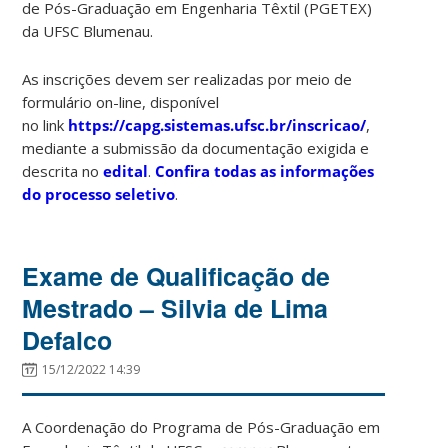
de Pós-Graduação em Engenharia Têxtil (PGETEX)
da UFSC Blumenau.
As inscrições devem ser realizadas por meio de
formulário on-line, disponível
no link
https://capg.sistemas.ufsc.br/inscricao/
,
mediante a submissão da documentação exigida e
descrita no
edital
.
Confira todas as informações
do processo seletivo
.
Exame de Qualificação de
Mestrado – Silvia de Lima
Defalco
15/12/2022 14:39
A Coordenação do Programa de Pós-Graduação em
---
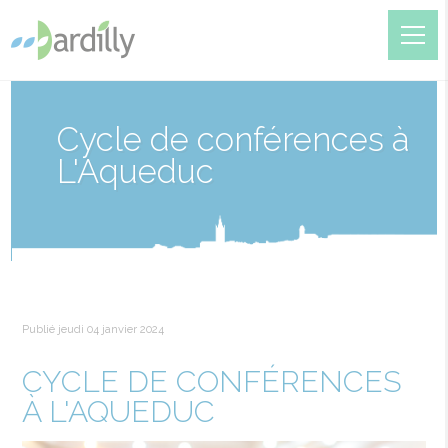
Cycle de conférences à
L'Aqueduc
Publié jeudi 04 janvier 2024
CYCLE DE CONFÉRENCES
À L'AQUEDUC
* * *
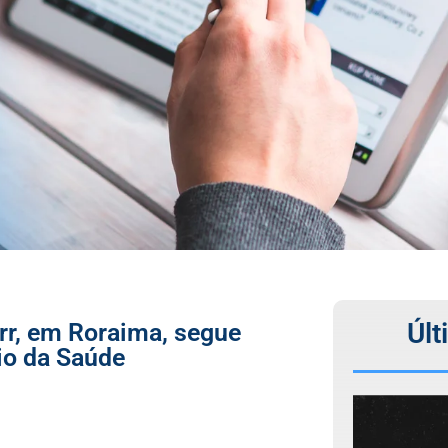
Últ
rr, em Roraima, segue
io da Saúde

## The problem
From the entries above, give again exactly the lines running from the line with "formulário on-line, disponível" to the line with "A Coordenação do Programa de Pós-Graduação em"; include both of those lines.

## Written solution
formulário on-line, disponível
no link
https://capg.sistemas.ufsc.br/inscricao/
,
mediante a submissão da documentação exigida e
descrita no
edital
.
Confira todas as informações
do processo seletivo
.
Exame de Qualificação de
Mestrado – Silvia de Lima
Defalco
15/12/2022 14:39
A Coordenação do Programa de Pós-Graduação em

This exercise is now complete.